Spatial grounding data

——————————

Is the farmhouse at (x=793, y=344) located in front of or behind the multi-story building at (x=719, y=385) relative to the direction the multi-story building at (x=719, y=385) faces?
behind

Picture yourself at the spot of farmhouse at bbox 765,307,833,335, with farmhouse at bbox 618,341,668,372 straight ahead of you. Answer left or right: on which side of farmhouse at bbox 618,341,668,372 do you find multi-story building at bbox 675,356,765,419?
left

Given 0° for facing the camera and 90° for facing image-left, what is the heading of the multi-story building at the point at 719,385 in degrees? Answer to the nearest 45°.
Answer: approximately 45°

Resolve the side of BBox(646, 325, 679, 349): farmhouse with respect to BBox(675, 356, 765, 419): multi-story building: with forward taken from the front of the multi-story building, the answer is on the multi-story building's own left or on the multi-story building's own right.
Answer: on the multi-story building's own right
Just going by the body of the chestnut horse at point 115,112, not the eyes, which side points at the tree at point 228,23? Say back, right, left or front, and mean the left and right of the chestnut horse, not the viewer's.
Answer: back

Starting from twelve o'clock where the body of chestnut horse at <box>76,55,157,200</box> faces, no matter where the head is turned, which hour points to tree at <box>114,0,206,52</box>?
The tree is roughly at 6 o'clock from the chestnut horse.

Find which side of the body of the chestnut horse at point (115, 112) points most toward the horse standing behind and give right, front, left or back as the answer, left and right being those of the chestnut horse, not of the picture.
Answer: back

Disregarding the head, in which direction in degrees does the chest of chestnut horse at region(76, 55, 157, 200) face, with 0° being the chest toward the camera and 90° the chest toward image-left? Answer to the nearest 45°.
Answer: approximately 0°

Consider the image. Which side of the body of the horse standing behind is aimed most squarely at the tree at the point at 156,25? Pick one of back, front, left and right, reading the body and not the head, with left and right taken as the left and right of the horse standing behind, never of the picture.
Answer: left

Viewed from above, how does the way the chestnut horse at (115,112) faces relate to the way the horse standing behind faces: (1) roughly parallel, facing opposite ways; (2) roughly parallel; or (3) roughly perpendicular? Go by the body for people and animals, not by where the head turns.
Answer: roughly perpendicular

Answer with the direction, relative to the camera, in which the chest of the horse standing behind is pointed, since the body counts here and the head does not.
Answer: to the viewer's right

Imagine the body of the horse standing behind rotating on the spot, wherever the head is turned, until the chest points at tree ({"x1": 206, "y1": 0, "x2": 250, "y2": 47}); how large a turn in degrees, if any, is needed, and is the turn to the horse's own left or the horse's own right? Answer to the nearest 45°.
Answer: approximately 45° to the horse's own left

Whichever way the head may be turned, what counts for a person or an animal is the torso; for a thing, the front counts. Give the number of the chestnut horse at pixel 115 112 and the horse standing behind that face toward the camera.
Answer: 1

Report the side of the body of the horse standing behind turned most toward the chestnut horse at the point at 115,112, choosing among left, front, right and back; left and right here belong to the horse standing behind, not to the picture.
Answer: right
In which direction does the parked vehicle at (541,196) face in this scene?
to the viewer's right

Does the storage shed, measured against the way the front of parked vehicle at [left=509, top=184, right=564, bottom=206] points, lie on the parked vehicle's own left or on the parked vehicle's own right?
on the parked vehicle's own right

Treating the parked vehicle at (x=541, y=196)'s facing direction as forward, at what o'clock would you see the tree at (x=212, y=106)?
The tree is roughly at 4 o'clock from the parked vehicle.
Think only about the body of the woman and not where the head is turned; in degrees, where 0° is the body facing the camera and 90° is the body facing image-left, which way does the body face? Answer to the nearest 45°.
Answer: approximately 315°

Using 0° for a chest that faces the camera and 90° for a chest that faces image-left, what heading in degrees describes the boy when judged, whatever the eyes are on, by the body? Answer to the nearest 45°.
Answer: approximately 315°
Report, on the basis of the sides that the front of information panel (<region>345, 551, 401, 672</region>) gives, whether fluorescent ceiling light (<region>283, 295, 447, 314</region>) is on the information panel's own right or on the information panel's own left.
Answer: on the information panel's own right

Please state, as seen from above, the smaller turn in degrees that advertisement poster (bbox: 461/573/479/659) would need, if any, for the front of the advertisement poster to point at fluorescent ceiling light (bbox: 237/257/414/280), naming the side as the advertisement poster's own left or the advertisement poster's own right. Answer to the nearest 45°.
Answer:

——————————

Transcribe the stretch of the items from the line containing "Please state, as" through the end of the items, reproducing every character.

== THE ANSWER ==
Please state, as seen from above, the smaller turn in degrees that advertisement poster (bbox: 461/573/479/659) would need, if any, for the front of the advertisement poster to point at fluorescent ceiling light (bbox: 237/257/414/280), naming the side as the advertisement poster's own left or the advertisement poster's own right. Answer to the nearest 45°.
Answer:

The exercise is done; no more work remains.